At the end of each chapter the author summed up the total number of
facts that constituted, apparently, a satisfactory accomplishment. So it went.
We passed the book around among ourselves at the time, making merry with
it and its whole philosophy of school mathematics, challenging each other (for
example) to "number fact" duels.
That book was a superb example of the kind of idiocy that SMSG was later
to attempt to remedy.
[5]
"L__" in my letter refers to a man who happened to be
an across‑the‑street neighbor of mine in Branford that year. He was a young professor in science
education, and the MAT (“Master of Arts in Teaching”) program at Yale. As my letter indicated, I considered him a
menace in 1956.
[6] Begle's
'stony grace' was well‑known, but I was quite wrong about the exclusion. SMSG welcomed the folk I characterized in my
letter as "the educationists", and I did not then understand
why. In later years Begle complained,
though never in public, that math education had been taken over by the
"psychologists", by which he meant mainly behaviorists. He did once say (publicly, I think) that on
every occasion that he included some person for politic reasons it turned out a
mistake. It might just have been as a
diplomatic necessity that Begle's teams had to be "3 from Group A, 2 from
Group B,..." My own present view is that he thereby got the intersection
of all the talents in each group, and it appears I believed so in 1958, since I
was crediting Begle with the same view.
[7]
Fifteen years! A startling (though conditional)
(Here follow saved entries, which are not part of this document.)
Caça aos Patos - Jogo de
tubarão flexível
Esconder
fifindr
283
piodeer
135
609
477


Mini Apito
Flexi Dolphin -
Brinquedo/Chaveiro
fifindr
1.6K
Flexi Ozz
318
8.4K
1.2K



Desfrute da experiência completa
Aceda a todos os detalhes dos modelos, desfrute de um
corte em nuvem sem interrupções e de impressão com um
prediction. SMSG was disbanded 14
years after its founding, and the official death‑knell, Morris Kline's
*Why Johnny Can't Add", was published the following year.
[8] I clearly already understood the formalist drift the new programs would take, for Max Beberman’s UICSM had been in existence for several years, with much public debate about what was already called “The New Math”. Still, I was not yet arguing against such subject matter in this letter, though the sentence contains a warning about converting abstract mathematics into a pointless catechism.